* [PATCH 0/2] xfsprogs/repair: secondary sb scan cleanups
@ 2015-01-13 20:08 Brian Foster
2015-01-13 20:08 ` [PATCH 1/2] repair: fix unnecessary secondary scan if only last sb is corrupt Brian Foster
2015-01-13 20:08 ` [PATCH 2/2] repair: remove unused strided secondary sb scan logic Brian Foster
0 siblings, 2 replies; 6+ messages in thread
From: Brian Foster @ 2015-01-13 20:08 UTC (permalink / raw)
To: xfs
Hi all,
Here are a couple patches to clean up the secondary sb scanning in phase
1 of xfs_repair. Patch 1 is a fix for a bug encountered by a user with a
corrupted fs/array that lead to scattered sb corruption:
http://oss.sgi.com/archives/xfs/2015-01/msg00113.html
Patch 2 is a larger cleanup of the affected sb scan function after
reading through the code and not being able to grok the need for some of
the extra complexity therein. I don't think it should affect behavior
much, but thoughts appreciated.
Brian
Brian Foster (2):
repair: fix unnecessary secondary scan if only last sb is corrupt
repair: remove unused strided secondary sb scan logic
repair/globals.h | 2 --
repair/sb.c | 67 +++++++++++++++++++-------------------------------------
2 files changed, 22 insertions(+), 47 deletions(-)
--
1.8.3.1
_______________________________________________
xfs mailing list
xfs@oss.sgi.com
http://oss.sgi.com/mailman/listinfo/xfs
^ permalink raw reply [flat|nested] 6+ messages in thread
* [PATCH 1/2] repair: fix unnecessary secondary scan if only last sb is corrupt
2015-01-13 20:08 [PATCH 0/2] xfsprogs/repair: secondary sb scan cleanups Brian Foster
@ 2015-01-13 20:08 ` Brian Foster
2015-01-15 21:44 ` Eric Sandeen
2015-01-13 20:08 ` [PATCH 2/2] repair: remove unused strided secondary sb scan logic Brian Foster
1 sibling, 1 reply; 6+ messages in thread
From: Brian Foster @ 2015-01-13 20:08 UTC (permalink / raw)
To: xfs
verify_set_primary_sb() scans the secondary superbocks based on the
geometry specified in the primary and determines the most likely correct
geometry by tracking how many superblocks are consistent across the set.

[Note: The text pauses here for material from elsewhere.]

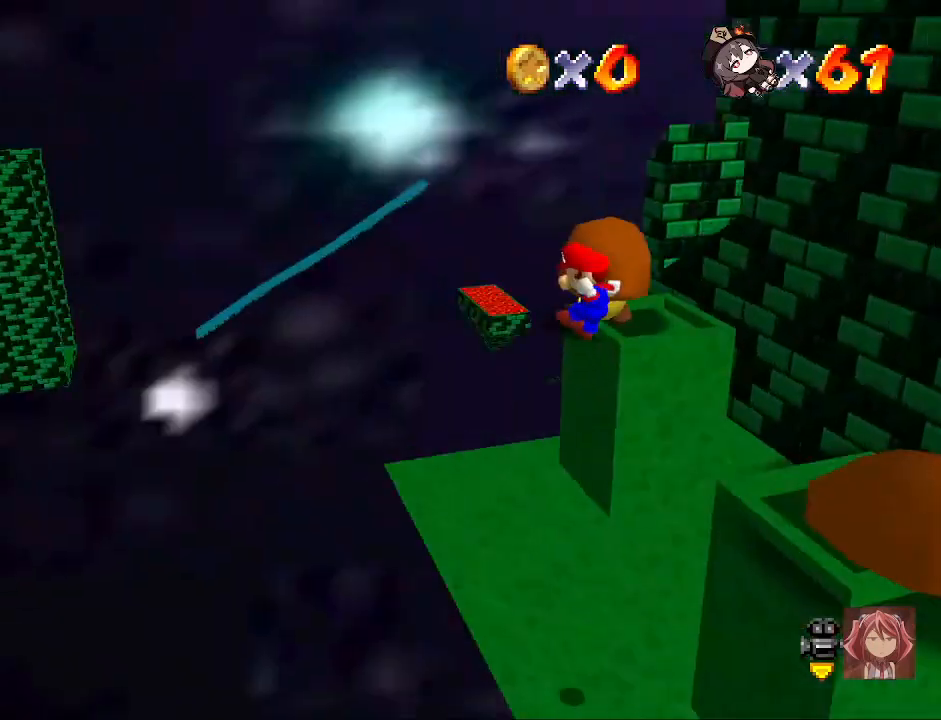
{"buttons": ["CROSS"], "left_stick": "up-left", "right_stick": "center", "events": [[33, "right_stick", "center"], [167, "CROSS", "down"]]}
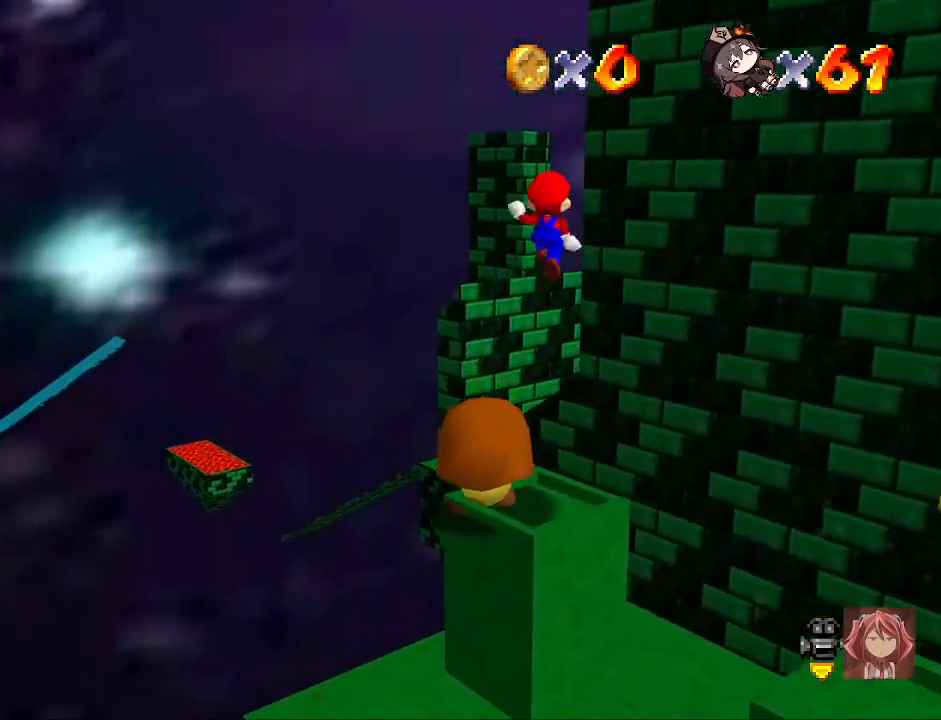
{"buttons": ["CROSS"], "left_stick": "left", "right_stick": "center", "events": [[167, "left_stick", "left"]]}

The most frequent geometry is copied into the primary superblock. The
return value is checked by the caller (phase1()) to determine whether a
brute force secondary scan is necessary.
This generally occurs when not enough secondary sb's are consistent to
declare the geometry correct. If enough secondaries are consistent,
verify_set_primary_sb() returns the status of the last secondary sb that
was scanned. Corruptions to secondary supers other than the last are
thus resolved fine. If the last secondary is corrupt, however, an error
is returned to phase1(). This causes a brute force scan even if enough
supers were found to repair the last secondary.
Move the initialization of retval to after the sb scan to return an
error only if not enough secondary supers were found to declare a
correct geometry.
Signed-off-by: Brian Foster <bfoster@redhat.com>
---
repair/sb.c | 4 ++--
1 file changed, 2 insertions(+), 2 deletions(-)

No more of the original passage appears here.